The router accepts a small configuration object:

import type { RouterOptions } from "dbf-router";

const options: RouterOptions = {
  basePath: "/app", // optional
  routes: [
    { path: "/", onEnter: () => {/* ... */} },
    { path: "/docs", onEnter: () => {/* ... */} },
  ],
  onNotFound: (path) => {
    console.warn("No route for", path);
  },
};
  • basePath (optional) – if your app is served under a sub‑path (/app), all matching is done relative to that.
  • routes – an array of { path, onEnter } objects.
  • onNotFound (optional) – called when no route matches.

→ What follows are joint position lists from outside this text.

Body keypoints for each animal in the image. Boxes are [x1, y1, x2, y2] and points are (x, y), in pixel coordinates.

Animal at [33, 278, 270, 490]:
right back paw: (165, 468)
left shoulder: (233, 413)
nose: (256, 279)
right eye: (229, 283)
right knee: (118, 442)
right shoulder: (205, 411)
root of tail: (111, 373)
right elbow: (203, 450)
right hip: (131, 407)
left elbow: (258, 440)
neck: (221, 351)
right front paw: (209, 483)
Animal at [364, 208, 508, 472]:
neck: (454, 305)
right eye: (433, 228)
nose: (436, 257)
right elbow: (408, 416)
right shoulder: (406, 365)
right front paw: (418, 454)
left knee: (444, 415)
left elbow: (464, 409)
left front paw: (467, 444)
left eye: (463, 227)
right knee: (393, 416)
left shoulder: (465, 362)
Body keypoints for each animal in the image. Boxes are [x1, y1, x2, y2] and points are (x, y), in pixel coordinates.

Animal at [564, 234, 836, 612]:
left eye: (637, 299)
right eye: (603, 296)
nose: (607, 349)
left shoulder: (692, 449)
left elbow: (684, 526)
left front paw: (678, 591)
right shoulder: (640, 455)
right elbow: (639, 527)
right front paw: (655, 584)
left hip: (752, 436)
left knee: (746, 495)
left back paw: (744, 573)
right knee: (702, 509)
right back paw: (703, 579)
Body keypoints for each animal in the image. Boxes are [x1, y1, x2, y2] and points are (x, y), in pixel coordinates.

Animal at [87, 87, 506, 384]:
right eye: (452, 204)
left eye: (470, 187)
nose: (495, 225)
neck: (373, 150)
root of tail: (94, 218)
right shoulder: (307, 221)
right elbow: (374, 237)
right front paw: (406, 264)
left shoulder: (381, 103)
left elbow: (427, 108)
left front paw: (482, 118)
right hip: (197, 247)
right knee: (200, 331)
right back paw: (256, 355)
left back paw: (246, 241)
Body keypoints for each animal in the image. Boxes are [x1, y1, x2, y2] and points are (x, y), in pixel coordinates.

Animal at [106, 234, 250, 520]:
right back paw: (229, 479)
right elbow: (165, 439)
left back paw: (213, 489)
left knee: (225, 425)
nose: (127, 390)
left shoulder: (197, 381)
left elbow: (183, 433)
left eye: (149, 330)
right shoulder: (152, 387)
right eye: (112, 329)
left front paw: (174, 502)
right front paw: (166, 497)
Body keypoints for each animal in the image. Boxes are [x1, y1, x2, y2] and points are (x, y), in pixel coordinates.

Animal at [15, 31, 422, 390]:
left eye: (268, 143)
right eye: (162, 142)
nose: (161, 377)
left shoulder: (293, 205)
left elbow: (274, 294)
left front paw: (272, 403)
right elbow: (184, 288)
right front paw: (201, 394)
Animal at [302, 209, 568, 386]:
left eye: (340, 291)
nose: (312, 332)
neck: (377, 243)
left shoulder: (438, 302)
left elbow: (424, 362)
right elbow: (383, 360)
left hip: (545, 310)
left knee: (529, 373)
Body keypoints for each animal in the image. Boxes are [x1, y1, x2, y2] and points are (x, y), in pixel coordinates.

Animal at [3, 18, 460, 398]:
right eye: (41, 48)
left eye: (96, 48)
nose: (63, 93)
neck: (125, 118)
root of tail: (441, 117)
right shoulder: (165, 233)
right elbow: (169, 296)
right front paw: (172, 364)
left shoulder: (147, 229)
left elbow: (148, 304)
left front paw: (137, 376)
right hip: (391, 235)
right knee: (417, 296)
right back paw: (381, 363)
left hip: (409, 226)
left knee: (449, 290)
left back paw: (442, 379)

Additional capabilities already supported:

  • Params: /users/:id
  • Wildcard: /docs/*
  • Nested routes via children
  • Route guards via beforeEnter (return false to block or a string to redirect)
  • Layout routes via layout(root, outlet) + outlet passed to onEnter

Interop with DBF Core

In the demo app (apps/demo), DBF Router is used to swap page components rendered with DBF Core:

import { createRouter, enableLinkNavigation } from "dbf-router";
import { renderHome } from "../pages/home";
import { renderDocs } from "../pages/docs";

const root = document.querySelector<HTMLElement>("main.landing")!;

const router = createRouter({
  routes: [
    { path: "/", onEnter: () => renderHome(root) },
    { path: "/docs", onEnter: () => renderDocs(root) },
  ],
});

enableLinkNavigation(router);
router.start();

Each renderX(root) function composes various DBF Core custom elements, giving you a React‑like “pages as components” experience without needing a framework.


Status

DBF Router is early and intentionally small. As we learn from real applications, we may add:

  • Parameterised routes (/docs/:id)
  • Route guards / before‑enter hooks
  • Better integration helpers for different UI stacks

For now, the goal is to stay minimal and predictable so you always understand what the router is doing.